Im Januar 2020 hatte die Justiz Anklage gegen 16 natürliche und 2 juristische Personen wegen 272-fachen Mordes, Verbrechens gegen die Tierwelt und Umwelt erhoben; darunter Manager der Vale sowie Mitarbeiter des TÜV Süd, der das Abraumbecken kurz vor der Tragödie als sicher zertifizierte. Doch die Verfahren kommen nicht voran.
„Die Justiz hat sich bislang in juristischem Klein-Klein und Ego-Kämpfen verheddert“, kommentiert Diniz. Die juristischen Pirouetten hätten dazu geführt, dass die Bundesjustiz die Fälle mittlerweile der Teilstaatsjustiz entzogen habe.
Diniz weiter: „Die Justiz hat kein wirkliches Interesse an derartigen Fällen. Und sie lässt so zu, dass wir jeden Tag aufs Neue verletzt werden.“ Er erinnert an die Tragödie im nahen Mariana, wo 2015 ebenfalls ein Abraumbecken brach und 19 Menschen tötete. Und an den Brand 2013 in der Diskothek Kiss in Südbrasilien, wo 242 Personen starben. Auch hier komme die Justiz nicht voran. „Und so gehen die Tragödien in Brasilien immer weiter. Wer genug Geld hat, entkommt der Justiz.“
Auch beim Schadenersatz läuft es zäh. Zwar hatte sich Vale mit der Regierung von Minas Gerais 2021 auf die Zahlung von umgerechnet rund sechs Milliarden Euro geeinigt. Diese fließen aber hauptsächlich in Infrastrukturprojekte. Der Konzern habe es derweil geschafft, viele Entschädigungsprozesse zu verschleppen, sagt Sergio Caldeira do Amaral von der Opfervereinigung Avabrum der KNA. Er selbst verlor bei der Tragödie seinen Bruder.

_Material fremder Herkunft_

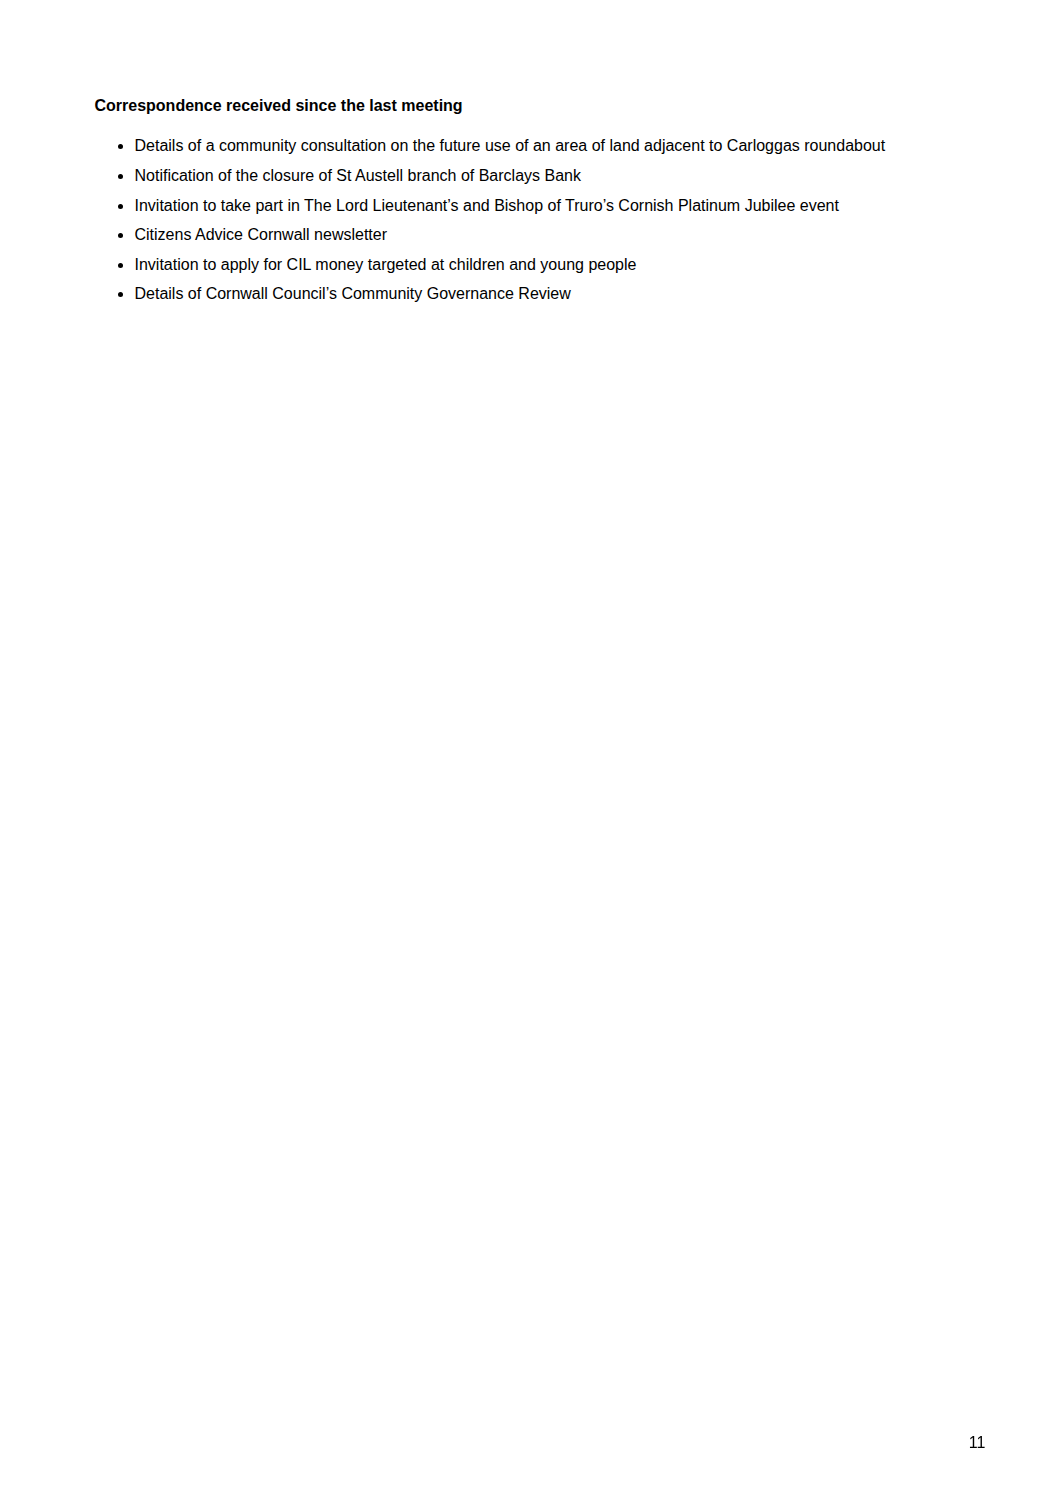Correspondence received since the last meeting
Details of a community consultation on the future use of an area of land adjacent to Carloggas roundabout
Notification of the closure of St Austell branch of Barclays Bank
Invitation to take part in The Lord Lieutenant’s and Bishop of Truro’s Cornish Platinum Jubilee event
Citizens Advice Cornwall newsletter
Invitation to apply for CIL money targeted at children and young people
Details of Cornwall Council’s Community Governance Review
11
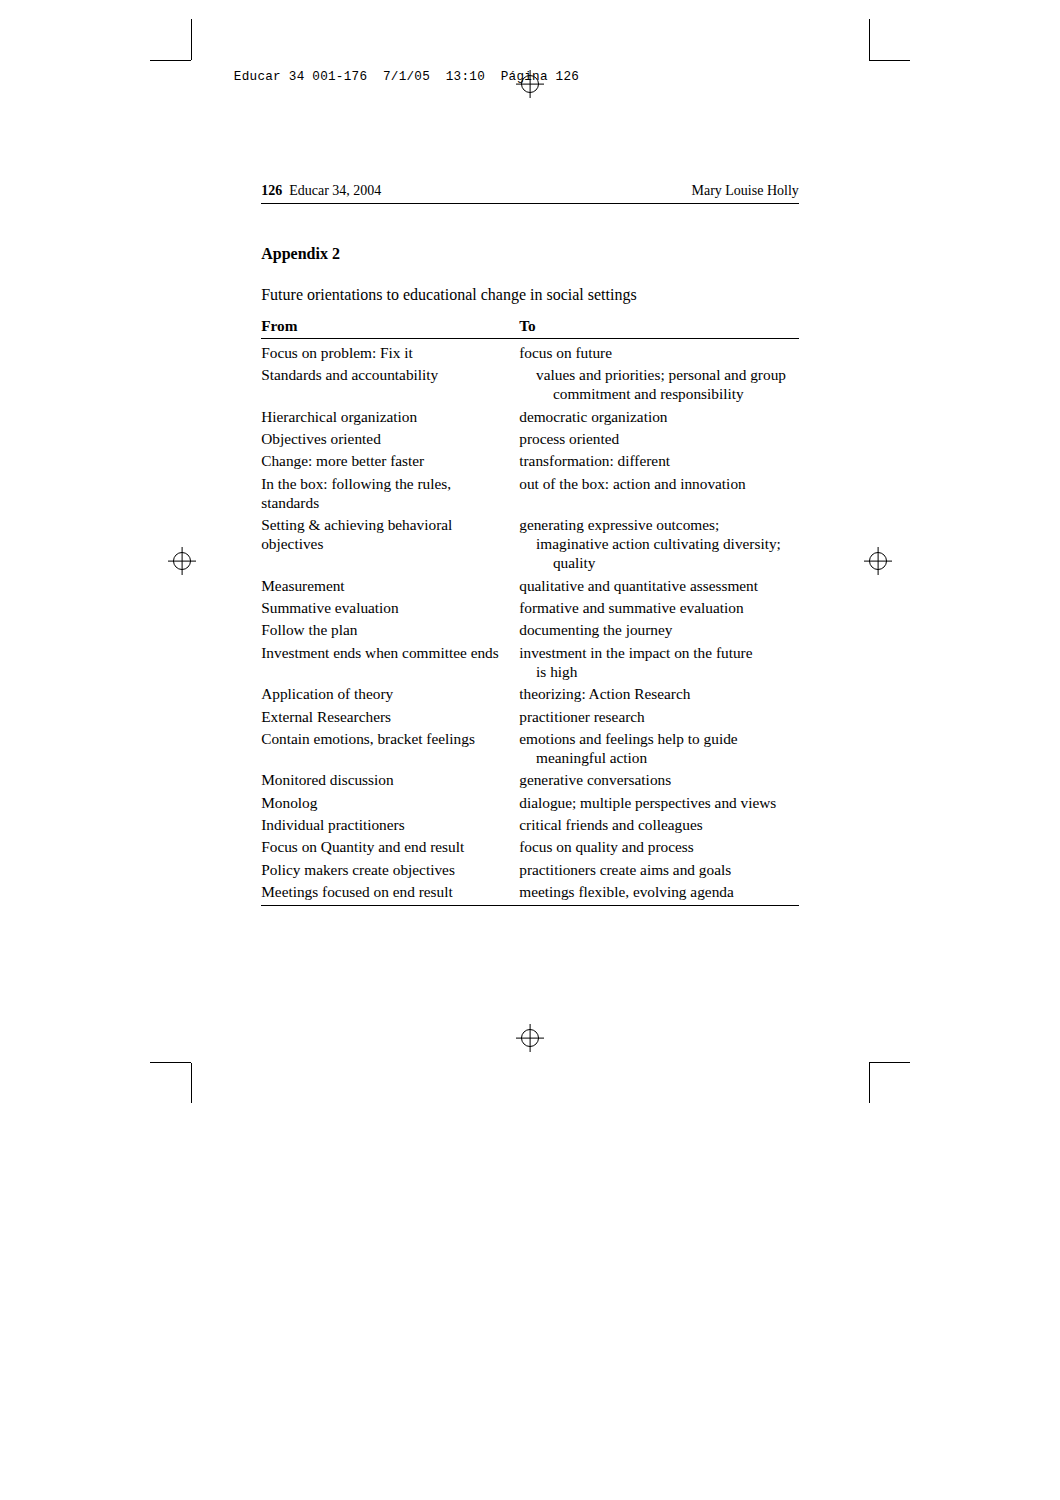Educar 34 001-176 7/1/05 13:10 Página 126
126 Educar 34, 2004
Mary Louise Holly
Appendix 2
Future orientations to educational change in social settings
| From | To |
| --- | --- |
| Focus on problem: Fix it | focus on future |
| Standards and accountability | values and priorities; personal and group commitment and responsibility |
| Hierarchical organization | democratic organization |
| Objectives oriented | process oriented |
| Change: more better faster | transformation: different |
| In the box: following the rules, standards | out of the box: action and innovation |
| Setting & achieving behavioral objectives | generating expressive outcomes; imaginative action cultivating diversity; quality |
| Measurement | qualitative and quantitative assessment |
| Summative evaluation | formative and summative evaluation |
| Follow the plan | documenting the journey |
| Investment ends when committee ends | investment in the impact on the future is high |
| Application of theory | theorizing: Action Research |
| External Researchers | practitioner research |
| Contain emotions, bracket feelings | emotions and feelings help to guide meaningful action |
| Monitored discussion | generative conversations |
| Monolog | dialogue; multiple perspectives and views |
| Individual practitioners | critical friends and colleagues |
| Focus on Quantity and end result | focus on quality and process |
| Policy makers create objectives | practitioners create aims and goals |
| Meetings focused on end result | meetings flexible, evolving agenda |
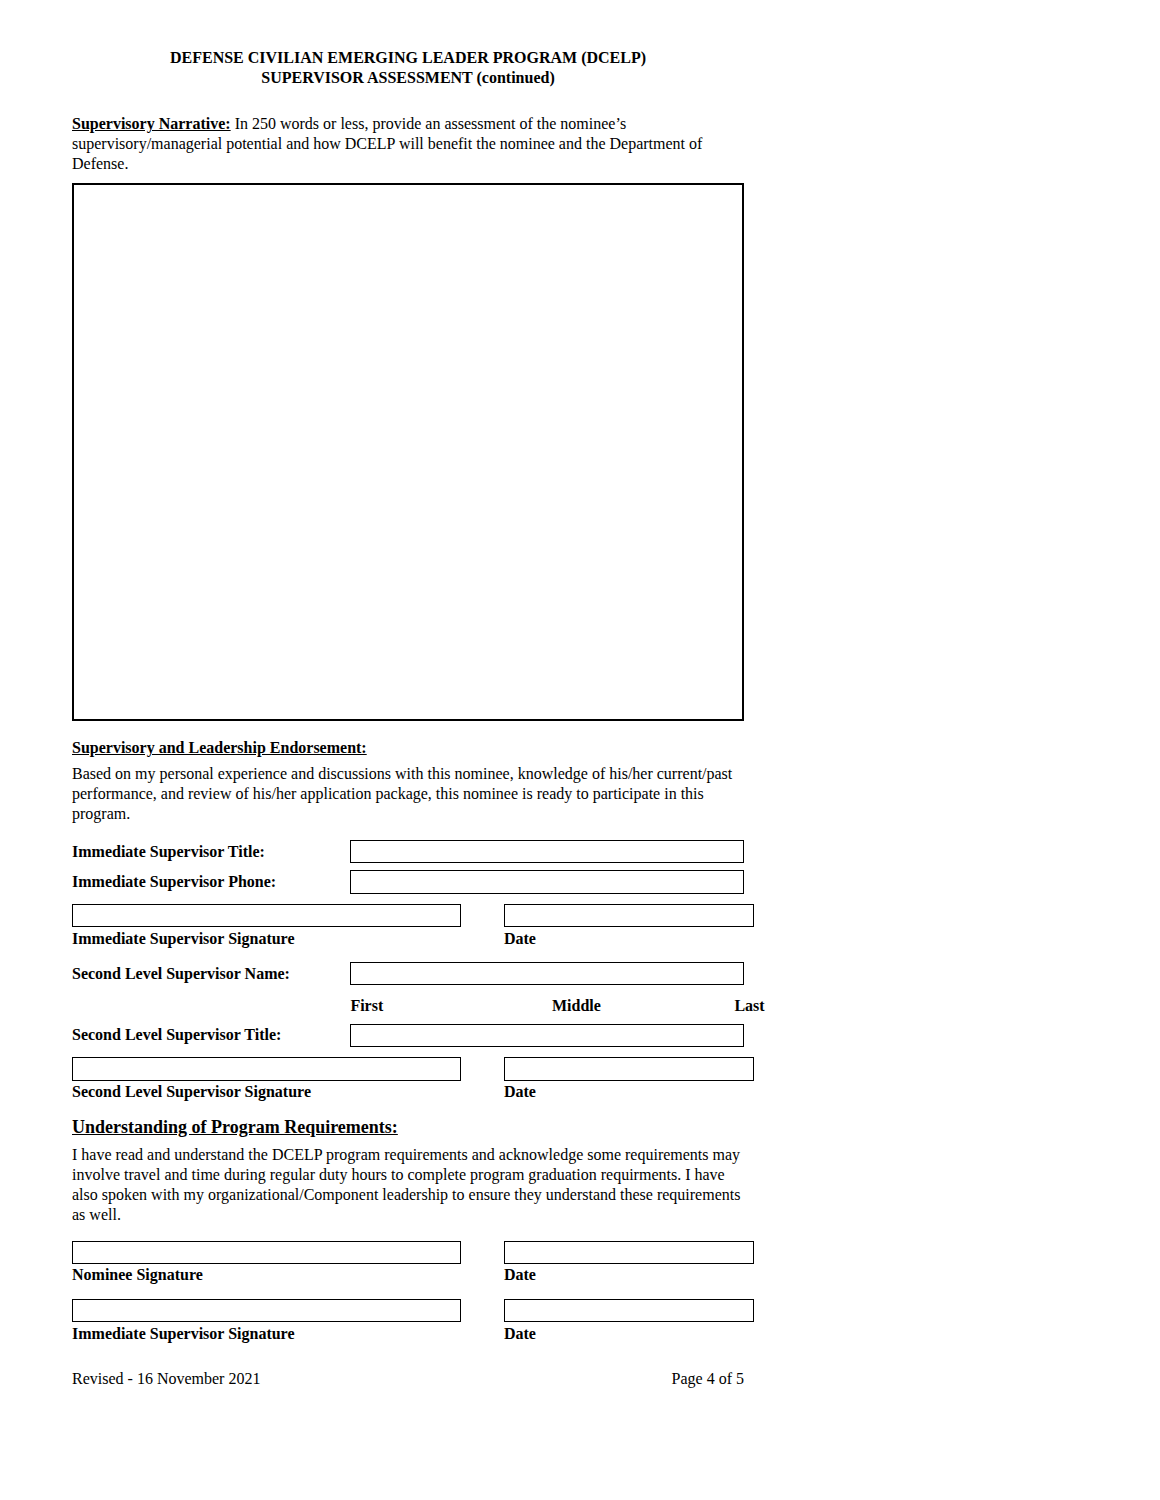DEFENSE CIVILIAN EMERGING LEADER PROGRAM (DCELP) SUPERVISOR ASSESSMENT (continued)
Supervisory Narrative: In 250 words or less, provide an assessment of the nominee’s supervisory/managerial potential and how DCELP will benefit the nominee and the Department of Defense.
Supervisory and Leadership Endorsement:
Based on my personal experience and discussions with this nominee, knowledge of his/her current/past performance, and review of his/her application package, this nominee is ready to participate in this program.
| Immediate Supervisor Title: | |
| Immediate Supervisor Phone: | |
Immediate Supervisor Signature
Date
| Second Level Supervisor Name: | |
First Middle Last
| Second Level Supervisor Title: | |
Second Level Supervisor Signature
Date
Understanding of Program Requirements:
I have read and understand the DCELP program requirements and acknowledge some requirements may involve travel and time during regular duty hours to complete program graduation requirments. I have also spoken with my organizational/Component leadership to ensure they understand these requirements as well.
Nominee Signature
Date
Immediate Supervisor Signature
Date
Revised - 16 November 2021 Page 4 of 5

„Alles, was die Vale angeht, ist schwierig“, sagt Amaral. Besonders die Opfer, die sich den Kollektivklagen nicht angeschlossen haben, kämen vor Gericht nur langsam voran. „Wir sind empört. Es wurde belegt, dass das Vale-Management von den Risiken des Abraumbeckens wusste und dass es Warnungen gab. Aber der Gewinn, den man aus dem Weiterbetrieb ziehen konnte, war ihnen wichtiger.“
Im Oktober 2019 hatten Hinterbliebene gemeinsam mit dem katholischen Hilfswerk Misereor und dem European Center for Constitutional and Human Rights (ECCHR) auch in München Anzeige gegen TÜV Süd erstattet. Doch das Landgericht München I lässt weiter auf eine Entscheidung warten. So forderte man nun die Bundesregierung auf, sich für eine juristische Aufarbeitung und vollständige Wiedergutmachung einzusetzen.
Die Sehnsucht nach den Verstorbenen sei immens, sagt Vagner Diniz. Er setzt sich für den Bau einer Gedenkstätte ein. Man wolle damit auch erreichen, dass sich solche Unglücke nicht wiederholen. Skeptisch zeigt sich Diniz allerdings, was die Versprechen von Unternehmen und der öffentlichen Hand angeht, künftigen Tragödien vorzubauen.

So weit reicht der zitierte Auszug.